- PETUNJUK TUGAS 1 -
Menurut teks tentang bahasa Latin dalam Liturgi, pada bagian mana saja bahasa pribumi terutama dapat diberi tempat yang sewajarnya dalam Misa Suci yang dirayakan bersama umat?
- PETUNJUK TUGAS 2 -
Tuliskan ulang dengan tepat bagian teks tentang bahasa Latin dalam Liturgi antara "Bahasa Latin adalah" dan "(Bahasa Liturgi)", termasuk kedua bagian itu.
- PETUNJUK TUGAS 3 -
Terjemahkan kalimat dari teks tentang bahasa Latin dalam Liturgi ini ke dalam bahasa Inggris: “Tetapi, hendaknya diusahakan, supaya kaum beriman dapat bersama-sama mengucapkan atau menyanyikan dalam bahasa Latin, juga bagian-bagian Misa yang tetap menyangkut mereka.”

- KUTIPAN TEKS -
***

Bahasa Latin adalah bahasa asli dari tradisi Liturgi
Gereja Katolik Roma.
Walaupun Konsili Vatikan II telah memberi kelonggaran
dalam penggunaan bahasa pribumi, namun Gereja Universal mengisyaratkan agar
bahasa Latin masih harus tetap diindahkan. Harapan Gereja tersebut dituangkan
dalam beberapa kaidah yang berhubungan dengan hal bahasa Latin dalam perayaan
Liturgi, sebagai berikut:
(Bahasa Liturgi)
Ayat
(1) Penggunaan bahasa Latin hendaknya
dipertahankan dalam ritus-ritus lain, meskipun ketentuan-ketentuan hukum khusus
tetap berlaku.
(Bahasa Latin dan bahasa pribumi dalam Perayaan
Ekaristi)
Sesuai dengan artikel 36 Konstitusi ini, dalam Misa Suci yang dirayakan bersama umat, bahasa pribumi dapat diberi tempat yang sewajarnya, terutama dalam bacaan-bacaan dan “doa umat”, dan sesuai dengan situasi setempat—juga dalam bagian-bagian yang menyangkut umat. Tetapi, hendaknya diusahakan, supaya kaum beriman dapat bersama-sama mengucapkan atau menyanyikan dalam bahasa Latin, juga bagian-bagian Misa yang tetap menyangkut mereka. Namun, bila pemakaian bahasa pribumi yang lebih luas dalam Misa tampaknya cocok, hendaknya ditepati peraturan artikel 40 Konstitusi ini. Dimana bahasa pribumi sudah dipakai dalam Perayaan Ekaristi, para Waligereja setempat hendaknya meemutuskan apakah bermanfaat mempertahankan satu Perayaan Ekaristi atau lebih dalam bahasa Latin khususnya Perayaan Ekaristi dengan nyantian—di gereja-gereja tertentu, terutama di kota-kota besar, dimana banyak orang beriman dari dari berbagai bahasa datang berhimpun.
Bahasa Latin yang digunakan dalam Liturgi dan dalam
nyanyian-nyanyian Gregorian, serta juga banyak dipakai dalam nyanyian-nyanyian
polifoni gerejawi yang selaras dengan jiwa Liturgi, mempunyai kedudukan yang
sangat penting dalam tradisi Liturgi Gereja Katolik Roma. Namun, dengan suatu “penafsiran” mengenai pemberian
kelonggaran dalam penggunaan bahasa masing-masing bangsa atau suku bangsa
seperti diuraikan pada pasal-pasal di atas, sangat disayangkan akhir-akhir ini nyanyian-nyanyian Gregorian dan
polifoni dengan bahasa Latin sudah semakin memudar dalam Perayaan Ekaristi
Gereja Katolik (Indonesia), karena keengganan dan sikap kurang mendukung dari
beberapa kalangan Gereja sendiri, dengan alas an “Umat tidak mampu menyanyi,
tidak biasa mendengar atau mengucapkan kata-kata atau tidak mengerti bahasa
asing (Latin).” (Bandingkan dengan umat dari agama-agama Islam, Buddha,
Hindu, dll. yang tetap mempertahankan bahasa asli dan tradisi mereka dalam
beribadat dengan nyanyian-nyanyian.)

***

- Catatan data -
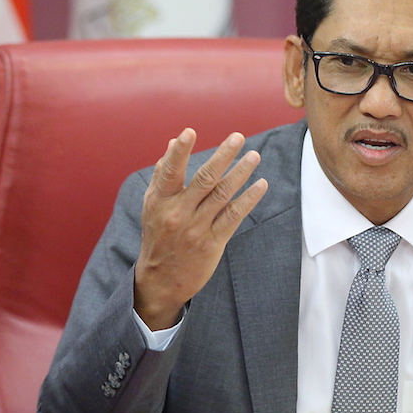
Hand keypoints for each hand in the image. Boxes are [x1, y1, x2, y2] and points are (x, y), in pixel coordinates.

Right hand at [135, 129, 267, 329]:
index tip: (190, 131)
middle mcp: (178, 213)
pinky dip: (248, 199)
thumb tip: (172, 143)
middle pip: (204, 179)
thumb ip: (163, 175)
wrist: (161, 280)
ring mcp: (196, 228)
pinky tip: (260, 185)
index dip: (180, 151)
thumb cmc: (158, 236)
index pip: (170, 171)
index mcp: (160, 201)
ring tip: (254, 156)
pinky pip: (234, 216)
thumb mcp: (152, 206)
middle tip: (238, 137)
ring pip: (222, 195)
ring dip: (241, 173)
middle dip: (223, 156)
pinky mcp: (213, 242)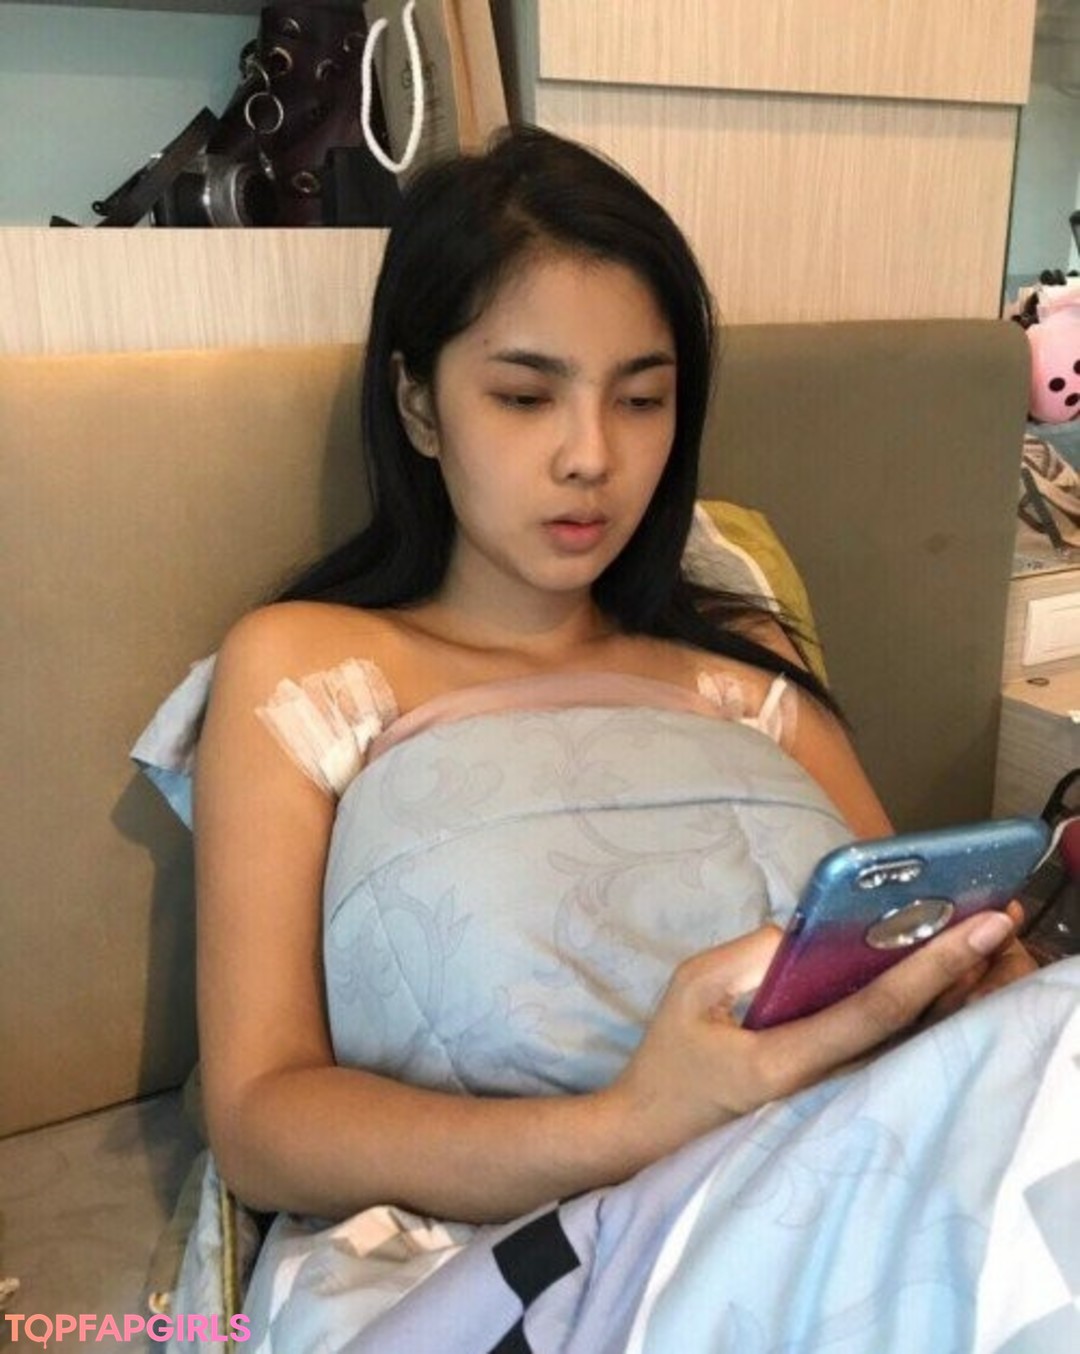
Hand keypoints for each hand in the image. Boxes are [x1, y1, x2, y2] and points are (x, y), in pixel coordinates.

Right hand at [609, 907, 1020, 1161]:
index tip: (973, 930)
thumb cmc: (670, 1058)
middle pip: (909, 1030)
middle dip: (957, 975)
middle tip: (997, 924)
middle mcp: (823, 1086)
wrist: (654, 1130)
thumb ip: (751, 954)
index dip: (928, 969)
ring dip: (948, 992)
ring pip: (906, 1042)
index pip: (873, 1012)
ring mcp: (832, 1095)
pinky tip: (939, 975)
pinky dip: (918, 1008)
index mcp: (784, 1061)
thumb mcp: (693, 987)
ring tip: (982, 943)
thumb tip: (812, 933)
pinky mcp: (832, 1091)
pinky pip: (886, 1047)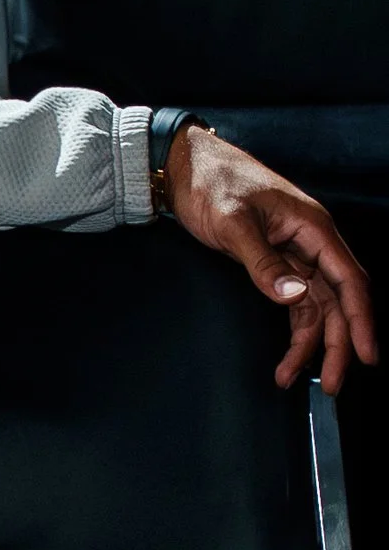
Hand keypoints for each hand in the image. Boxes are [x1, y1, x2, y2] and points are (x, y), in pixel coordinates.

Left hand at [164, 124, 378, 393]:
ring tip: (292, 378)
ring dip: (310, 344)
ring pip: (317, 307)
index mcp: (313, 228)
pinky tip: (285, 357)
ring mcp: (294, 254)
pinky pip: (295, 303)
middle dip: (337, 343)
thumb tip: (295, 295)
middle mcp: (311, 242)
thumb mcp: (233, 222)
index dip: (361, 319)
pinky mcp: (275, 263)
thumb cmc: (212, 182)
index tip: (365, 354)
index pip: (349, 280)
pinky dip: (293, 330)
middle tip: (330, 384)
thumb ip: (263, 262)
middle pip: (337, 301)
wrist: (184, 165)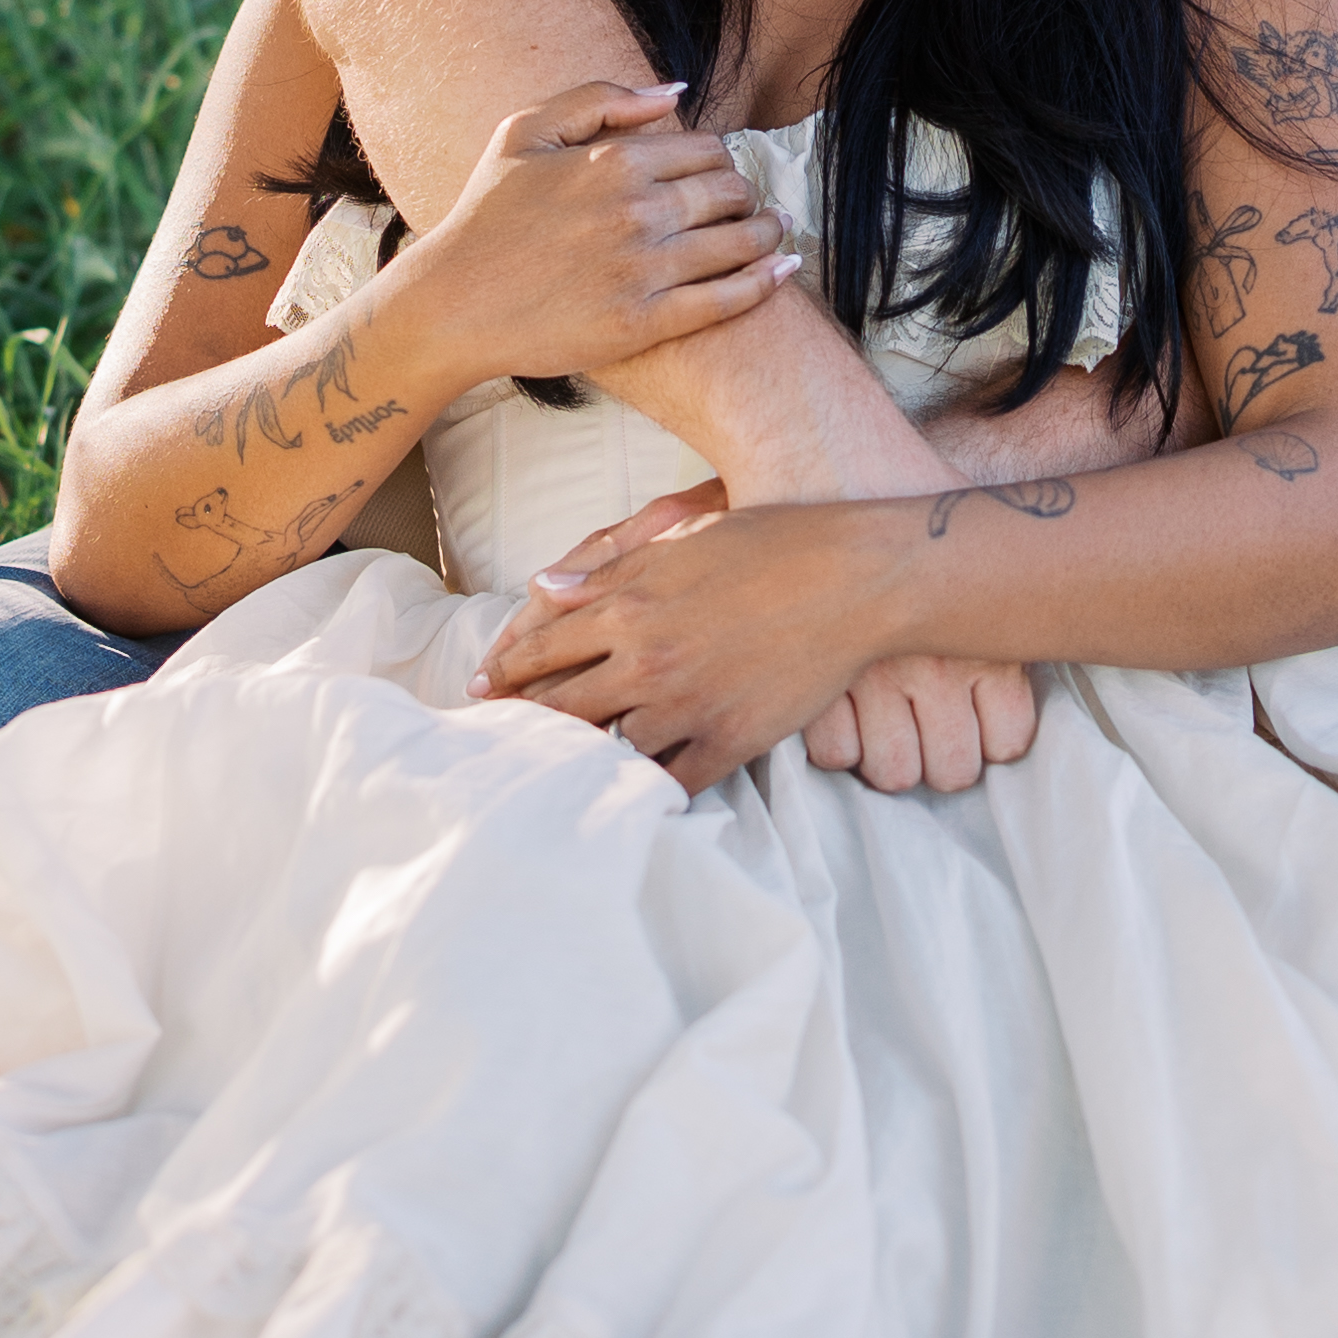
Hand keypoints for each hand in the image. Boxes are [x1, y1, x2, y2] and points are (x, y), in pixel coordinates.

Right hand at [399, 85, 790, 392]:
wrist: (452, 304)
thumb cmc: (486, 215)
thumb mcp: (525, 131)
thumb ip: (600, 100)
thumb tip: (675, 91)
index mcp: (612, 160)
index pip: (704, 148)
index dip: (719, 158)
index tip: (716, 172)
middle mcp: (636, 210)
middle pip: (729, 191)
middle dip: (745, 193)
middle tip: (747, 203)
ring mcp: (643, 269)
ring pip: (739, 242)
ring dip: (767, 232)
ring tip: (775, 231)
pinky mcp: (644, 322)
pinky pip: (726, 299)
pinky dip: (765, 281)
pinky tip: (784, 270)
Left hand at [477, 487, 1037, 791]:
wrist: (855, 578)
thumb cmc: (772, 543)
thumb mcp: (680, 542)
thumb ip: (607, 570)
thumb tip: (543, 585)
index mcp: (628, 606)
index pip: (542, 649)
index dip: (505, 671)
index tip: (482, 687)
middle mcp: (647, 660)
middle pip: (562, 707)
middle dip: (525, 724)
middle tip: (498, 742)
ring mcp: (688, 705)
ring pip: (610, 749)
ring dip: (580, 761)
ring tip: (552, 774)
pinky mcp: (731, 740)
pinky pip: (673, 782)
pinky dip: (648, 791)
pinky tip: (630, 796)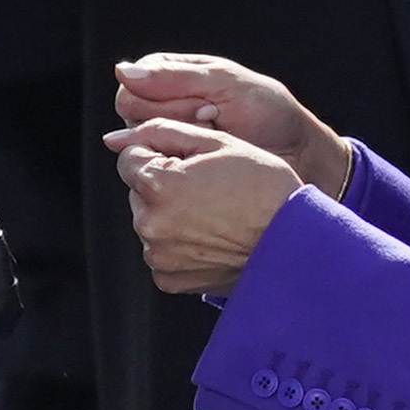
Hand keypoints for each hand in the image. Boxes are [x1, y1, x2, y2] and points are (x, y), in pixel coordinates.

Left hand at [106, 118, 302, 294]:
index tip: (193, 163)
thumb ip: (162, 131)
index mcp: (157, 184)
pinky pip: (162, 250)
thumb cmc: (263, 187)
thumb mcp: (217, 143)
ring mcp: (158, 255)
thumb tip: (116, 137)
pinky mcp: (168, 278)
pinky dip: (179, 242)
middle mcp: (149, 223)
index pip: (130, 156)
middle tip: (210, 188)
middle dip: (165, 184)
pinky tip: (211, 237)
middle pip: (139, 190)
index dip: (161, 153)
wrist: (293, 242)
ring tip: (215, 214)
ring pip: (151, 219)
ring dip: (172, 213)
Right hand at [113, 53, 347, 198]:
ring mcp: (169, 141)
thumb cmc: (269, 114)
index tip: (206, 103)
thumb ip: (175, 77)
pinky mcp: (177, 172)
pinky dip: (186, 164)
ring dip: (183, 139)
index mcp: (172, 77)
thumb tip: (121, 70)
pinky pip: (157, 170)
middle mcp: (163, 109)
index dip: (164, 95)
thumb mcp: (226, 84)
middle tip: (214, 119)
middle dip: (177, 116)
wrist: (298, 156)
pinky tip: (211, 161)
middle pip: (132, 113)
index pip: (134, 84)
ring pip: (142, 142)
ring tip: (218, 137)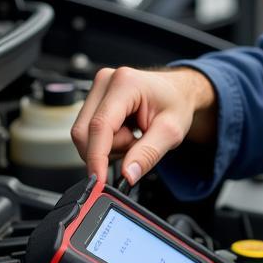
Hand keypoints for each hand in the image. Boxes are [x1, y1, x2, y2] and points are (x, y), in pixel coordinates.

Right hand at [71, 66, 216, 182]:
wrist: (177, 91)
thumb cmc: (176, 104)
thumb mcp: (171, 132)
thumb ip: (148, 154)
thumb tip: (127, 174)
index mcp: (126, 84)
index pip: (100, 126)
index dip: (97, 157)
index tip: (99, 181)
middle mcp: (106, 81)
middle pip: (84, 132)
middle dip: (108, 151)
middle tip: (135, 145)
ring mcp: (97, 88)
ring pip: (84, 135)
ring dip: (109, 147)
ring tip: (133, 137)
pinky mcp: (94, 98)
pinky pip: (88, 132)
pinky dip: (107, 142)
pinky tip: (125, 132)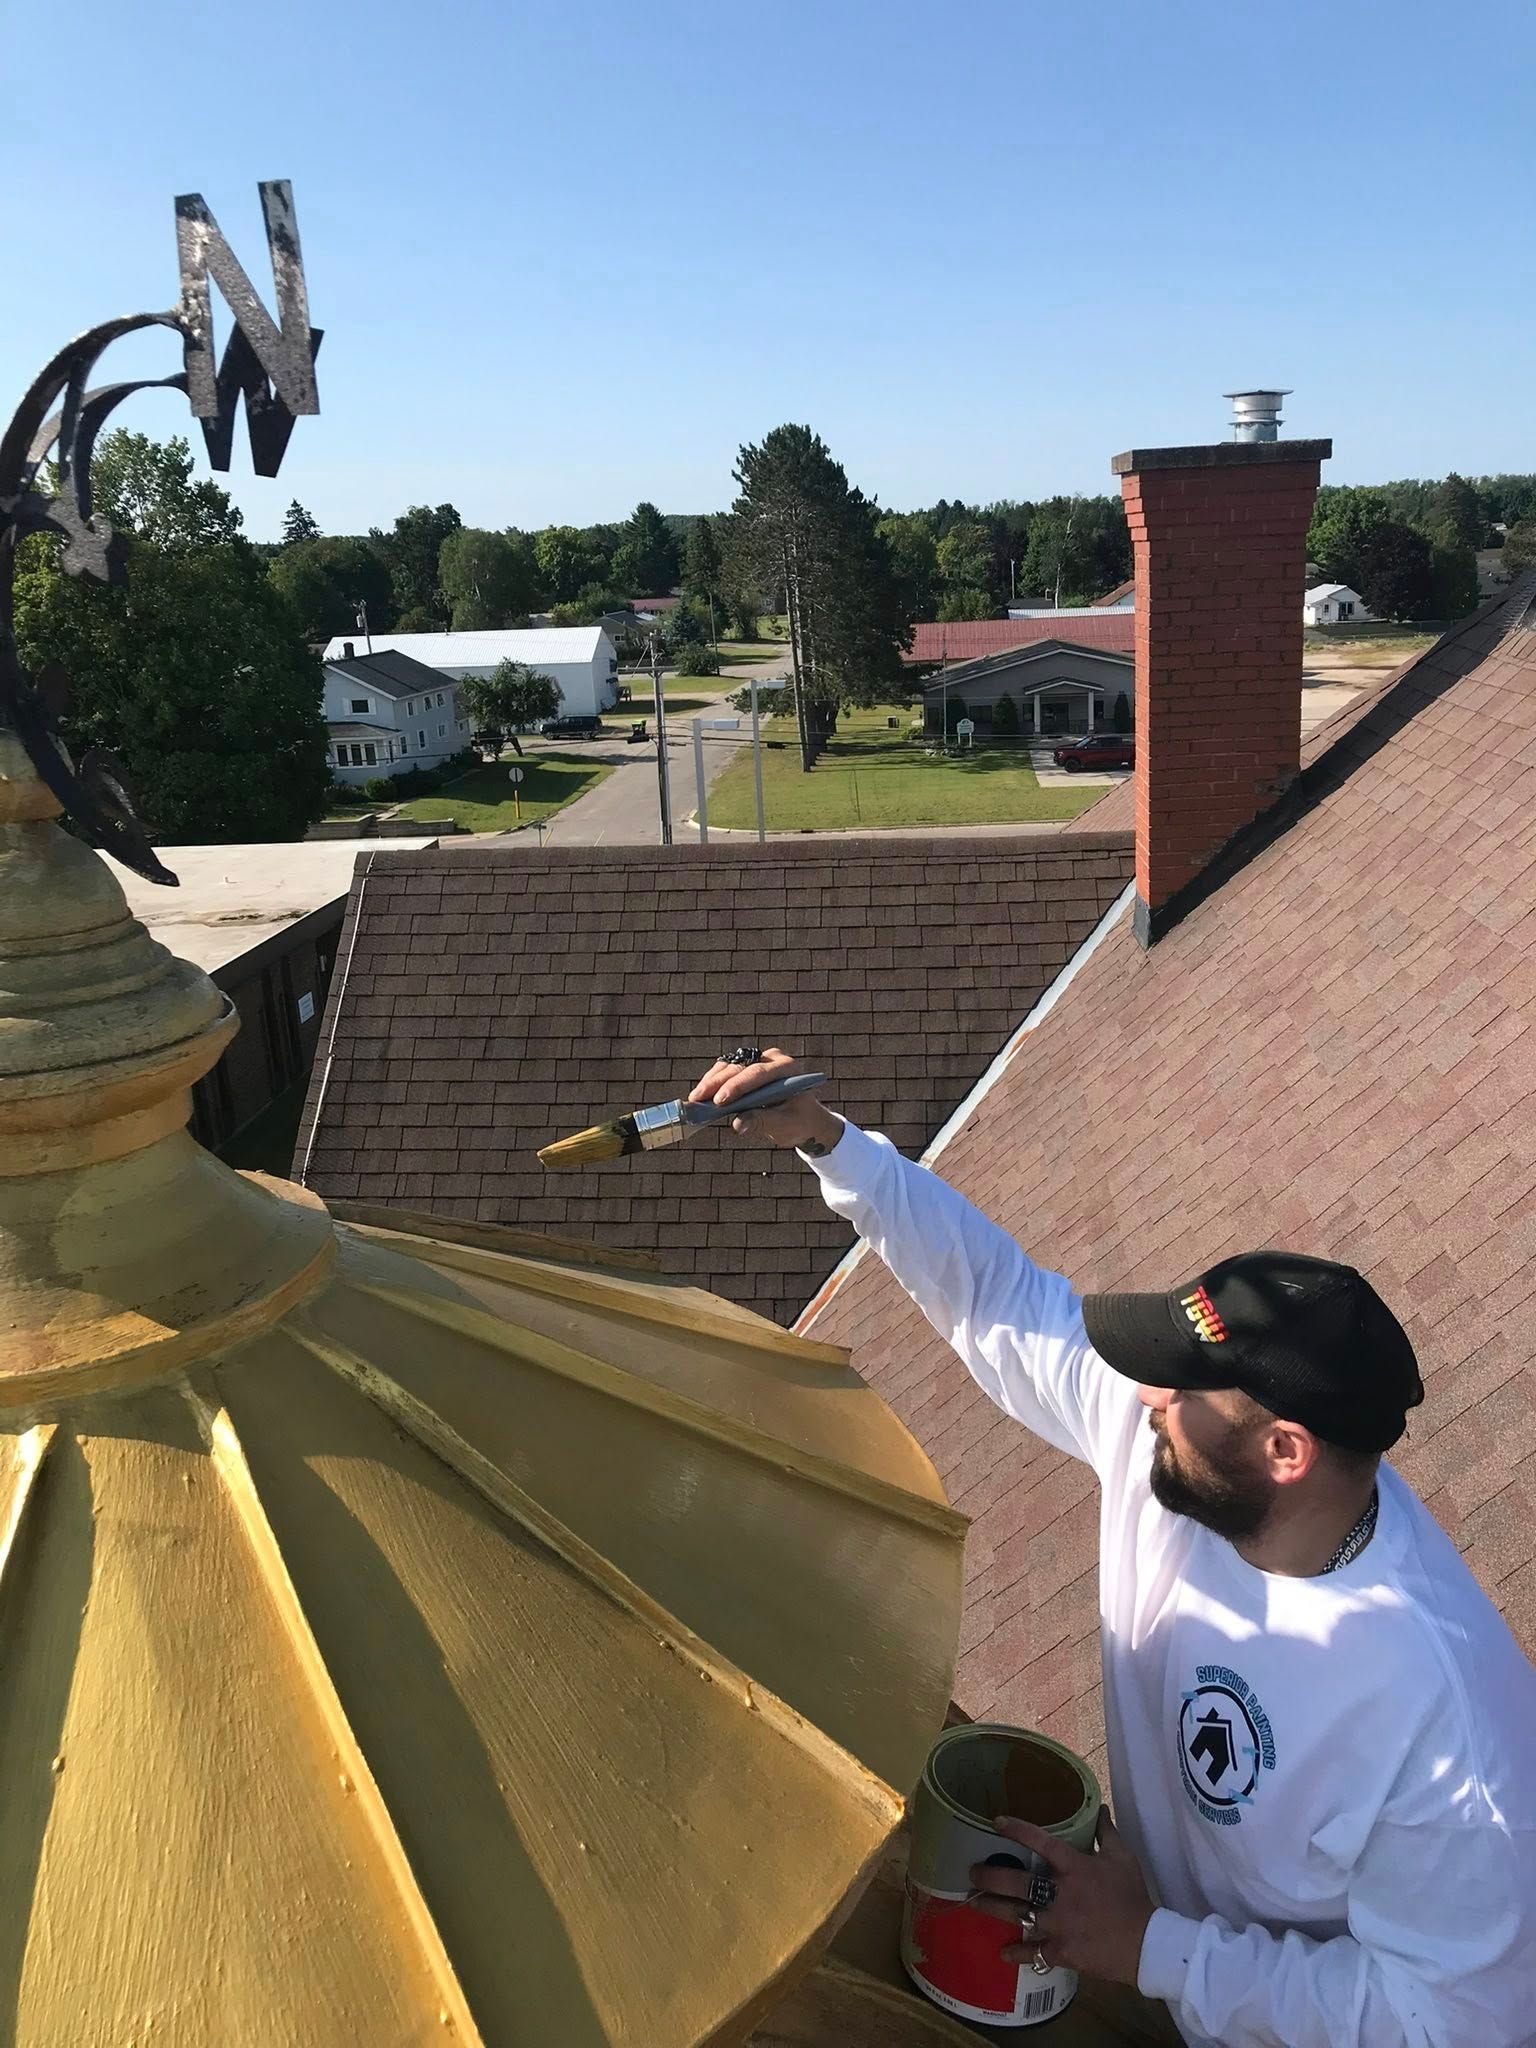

***

- PENYELESAIAN SOAL 1 -
Terutama dalam bacaan-bacaan dan “doa umat”.

- PENYELESAIAN SOAL 2 -
Bahasa Latin adalah bahasa asli dari tradisi Liturgi
Gereja Katolik Roma.
Walaupun Konsili Vatikan II telah memberi kelonggaran
dalam penggunaan bahasa pribumi, namun Gereja Universal mengisyaratkan agar
bahasa Latin masih harus tetap diindahkan. Harapan Gereja tersebut dituangkan
dalam beberapa kaidah yang berhubungan dengan hal bahasa Latin dalam perayaan
Liturgi, sebagai berikut:
(Bahasa Liturgi)

- PENYELESAIAN SOAL 3 -
However, efforts should be made so that the faithful may also be able to say or sing together in Latin the fixed parts of the Mass that pertain to them.